The defendant raises no question as to the plaintiff’s title to the wheat ticket, or the indebtedness represented thereby. And, there being no special agreement as to the price, the law will imply that the price to be paid was the fair market value of the wheat on the day of the delivery, being the date of the writing.

He does not deny that plaintiff claims under, and has succeeded to the rights of, the original payee, Sylte. He stands in the shoes of the latter; and the rule therefore applies, that as between parties to a written agreement, or their privies, parol evidence cannot be received to contradict or vary its terms. Strangers to a contract are, of course, hot bound by it, and the rule excluding extrinsic evidence in the construction of writings is inapplicable in such cases; and it is relaxed where either one of the parties between whom the question arises is a stranger to the written agreement, and does not claim under or through one who is a party to it. In such case the rule is binding upon neither. But it is manifestly inapplicable in this case.

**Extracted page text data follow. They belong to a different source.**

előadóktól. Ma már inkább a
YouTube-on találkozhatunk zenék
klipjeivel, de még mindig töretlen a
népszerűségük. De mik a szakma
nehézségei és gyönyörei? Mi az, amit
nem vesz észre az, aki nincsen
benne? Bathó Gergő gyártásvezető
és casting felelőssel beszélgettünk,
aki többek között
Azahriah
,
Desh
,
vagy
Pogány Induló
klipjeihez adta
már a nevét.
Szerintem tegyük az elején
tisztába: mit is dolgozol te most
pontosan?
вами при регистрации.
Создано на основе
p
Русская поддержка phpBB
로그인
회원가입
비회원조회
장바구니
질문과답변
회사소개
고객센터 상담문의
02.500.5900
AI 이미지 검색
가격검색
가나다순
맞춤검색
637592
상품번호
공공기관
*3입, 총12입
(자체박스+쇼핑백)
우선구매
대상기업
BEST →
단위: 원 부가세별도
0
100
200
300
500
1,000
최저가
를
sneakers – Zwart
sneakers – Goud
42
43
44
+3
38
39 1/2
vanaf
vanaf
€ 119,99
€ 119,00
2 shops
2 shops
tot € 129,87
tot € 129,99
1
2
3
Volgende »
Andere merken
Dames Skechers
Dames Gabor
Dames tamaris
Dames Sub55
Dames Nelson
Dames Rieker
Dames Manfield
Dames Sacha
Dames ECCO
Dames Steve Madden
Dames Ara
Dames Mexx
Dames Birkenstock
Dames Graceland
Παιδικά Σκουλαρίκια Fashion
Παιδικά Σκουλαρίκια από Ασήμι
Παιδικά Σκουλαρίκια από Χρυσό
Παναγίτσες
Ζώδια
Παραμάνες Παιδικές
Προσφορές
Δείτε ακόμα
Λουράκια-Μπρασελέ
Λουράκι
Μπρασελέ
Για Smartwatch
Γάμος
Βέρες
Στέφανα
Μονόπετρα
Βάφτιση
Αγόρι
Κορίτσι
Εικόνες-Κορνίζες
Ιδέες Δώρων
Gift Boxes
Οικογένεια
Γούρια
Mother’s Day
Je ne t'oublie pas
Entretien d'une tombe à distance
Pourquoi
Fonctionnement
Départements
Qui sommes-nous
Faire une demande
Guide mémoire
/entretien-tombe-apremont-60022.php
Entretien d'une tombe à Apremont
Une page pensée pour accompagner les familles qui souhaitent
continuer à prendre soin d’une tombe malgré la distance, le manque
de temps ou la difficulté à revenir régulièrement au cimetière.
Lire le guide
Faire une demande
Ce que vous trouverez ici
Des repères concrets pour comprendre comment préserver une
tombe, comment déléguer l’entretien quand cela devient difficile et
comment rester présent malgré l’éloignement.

It was admitted at the trial that the market value of the wheat on the day of its delivery — the date of the writing — -was eighty cents per bushel.

We think the court properly allowed interest from the date of the writing, the wheat having been already delivered. No date of payment is fixed in the writing. No credit is contemplated, and it was due presently.

Had there been simply a cash sale and delivery of the wheat, the amount due would have borne interest from the day of the delivery, and there is nothing in the writing qualifying such rule of liability. It is distinguished from a promise to pay upon demand, -which requires a demand, at least a judicial demand, to set the interest running. This distinction is recognized by the authorities. The rule, summarily stated, is that a note or other instrument containing an express promise to pay money, without any time specified, is in law payable immediately, and interest runs from its date. Farquhar v. Morris, 7 Term R. 124; Francis v. Castleman, 4 Bibb, 282; Rogers v. Colt, 21 N. J. Law, 19; Purdy v. Philips, 11 N. Y. 406, 1 *48Duer, 369; Selleck v. French, 1 Am. Lead. Cas. (4th Ed.) 507. Some authorities also distinguish between an express promise to pay-money, and a mere acknowledgment of indebtedness, or an I. O. U., Gay v. Rooke, 151 Mass. 115, (23 N. E. 835,) — a point unnecessary to inquire into here.

Judgment affirmed.






Dissenting Opinion

Gileillan, C. J.

I dissent. The ticket is not a contract. A contract not within the statute of frauds may be shown partly by writing, as letters, for instance, and partly by oral testimony; but in such case I do not think the writings, they not being a contract, exclude oral testimony of what the parties actually agreed on, though it may be contrary to what the writings, standing alone, might indicate, as to some of its terms.